## DOCUMENT EXCERPT
** begin **
China will object to America’s maintenance of regional alliances, arguing that they are aimed at China. Washington and its allies should be direct with Beijing about the purposes of these alliances, including by making clear the array of threats they are organized to address. The more clarity Beijing has on the non-negotiable nature of these alliances, the more likely it will shift focus over time toward other regional challenges it feels it has greater potential to influence.
In conclusion, the U.S.-China relationship has evolved considerably over the past 40 years and, in the process, has outgrown the conventions that guided it during that period. The sharp deterioration in bilateral relations in recent months likely reflects a structural shift in the relationship; it is not merely an artifact of an unconventional American leader. The sooner that leaders and leading thinkers on both sides of the Pacific recognize the tectonic shifts taking place in U.S.-China relations, the higher the likelihood of resetting expectations and reaching consensus for an updated approach to the relationship.
** end **
## DATASET RECORDS
** begin **
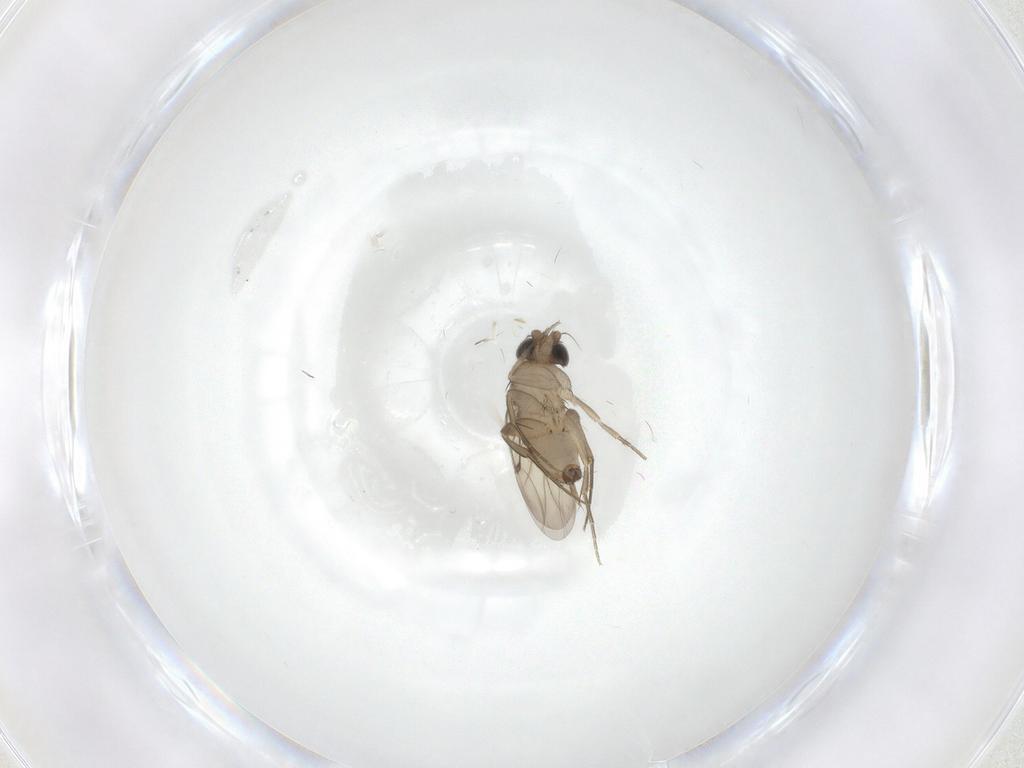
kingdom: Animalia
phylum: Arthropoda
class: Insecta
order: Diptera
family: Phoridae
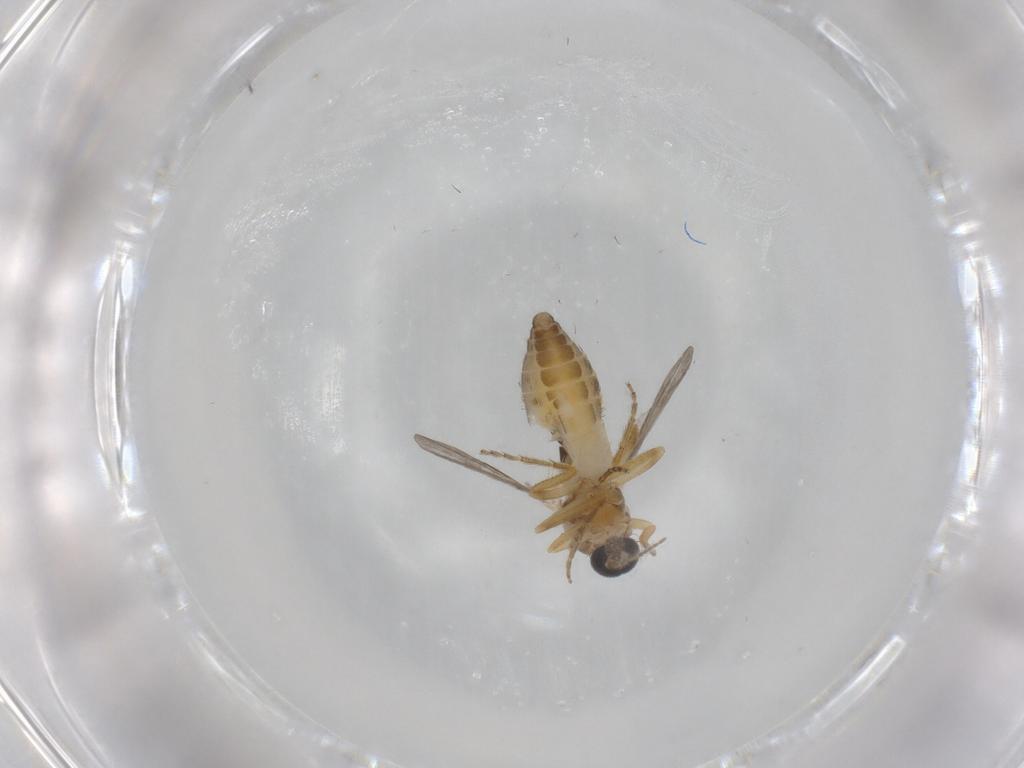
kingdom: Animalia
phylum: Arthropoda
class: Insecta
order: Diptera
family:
** end **
## GOALS
- 1) From the passage on U.S.-China relations, quote the words from "In conclusion, the" up to and including "to the relationship.".
- 2) Translate this sentence from the passage on U.S.-China relations into Spanish: "In conclusion, the U.S.-China relationship has evolved considerably over the past 40 years and, in the process, has outgrown the conventions that guided it during that period."

## ANSWERS BELOW
- 1)
In conclusion, the U.S.-China relationship has evolved considerably over the past 40 years and, in the process, has outgrown the conventions that guided it during that period. The sharp deterioration in bilateral relations in recent months likely reflects a structural shift in the relationship; it is not merely an artifact of an unconventional American leader. The sooner that leaders and leading thinkers on both sides of the Pacific recognize the tectonic shifts taking place in U.S.-China relations, the higher the likelihood of resetting expectations and reaching consensus for an updated approach to the relationship.

- 2) En conclusión, la relación entre Estados Unidos y China ha evolucionado considerablemente en los últimos 40 años y, en el proceso, ha superado las convenciones que la guiaron durante ese período.